And now a public service market announcement (with the captioned title) from your friendly local mankind-hating envirofascist, courtesy of Dave Schwab of Green Change, who is apparently the author of the following missive that found its way into my email inbox:
President Obama has proposed a whopping $54 billion in loan guarantees for the construction of new nuclear power plants.
What does that mean? If the costly new nuclear plants aren't finished, then taxpayers cover the huge financial loss.
If they are built, then we're stuck with power plants that generate
overpriced electricity and create deadly radioactive waste that will
remain toxic for thousands of years.
Either way, the nuclear industry wins, and we lose.
Tell President Obama to stop the nuclear power boondoggle.
Nuclear power creates deadly radioactive waste, from the mining process
onwards. It's got a scary history: think Chernobyl and Three Mile
Just recently, a nuclear plant in Vermont was ordered shut down after
radioactive tritium, which is linked to cancer, leaked from the plant
into local water supplies.

- Assigned task
According to the message on nuclear loan guarantees, why do the nuclear industry win and the public lose whichever way the plants turn out? Answer in one to three sentences.

- Page-level text extractions
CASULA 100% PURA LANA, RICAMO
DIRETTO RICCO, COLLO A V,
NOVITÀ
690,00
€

==

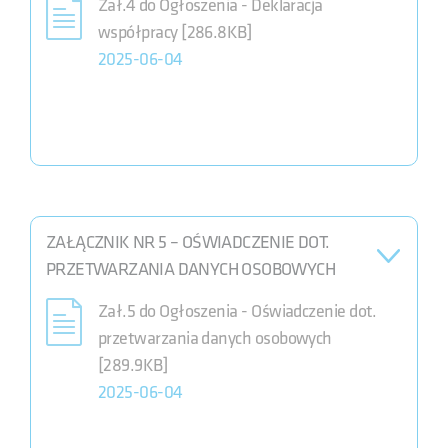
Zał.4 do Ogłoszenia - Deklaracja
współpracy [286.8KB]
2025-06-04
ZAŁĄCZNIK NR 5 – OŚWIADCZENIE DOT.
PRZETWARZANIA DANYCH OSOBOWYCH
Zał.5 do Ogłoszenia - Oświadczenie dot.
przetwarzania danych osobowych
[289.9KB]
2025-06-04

==

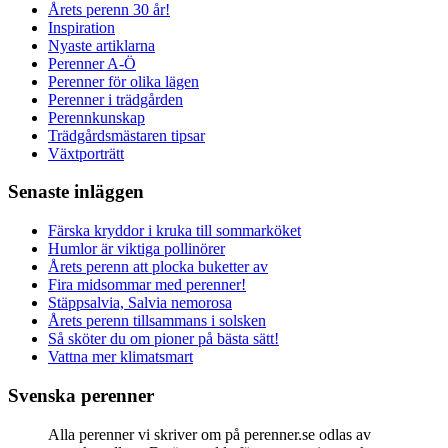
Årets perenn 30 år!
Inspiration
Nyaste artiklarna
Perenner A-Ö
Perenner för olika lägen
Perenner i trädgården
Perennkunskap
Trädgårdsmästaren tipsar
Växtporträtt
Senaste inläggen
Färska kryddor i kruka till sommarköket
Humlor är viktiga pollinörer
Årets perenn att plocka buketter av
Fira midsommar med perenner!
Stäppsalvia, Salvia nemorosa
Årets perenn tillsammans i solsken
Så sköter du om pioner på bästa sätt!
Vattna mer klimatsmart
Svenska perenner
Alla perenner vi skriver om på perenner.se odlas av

- Written answer
If the costly new plants are not finished, taxpayers cover the large financial loss. If they are built, the public is left with plants that produce overpriced electricity and deadly radioactive waste that stays toxic for thousands of years.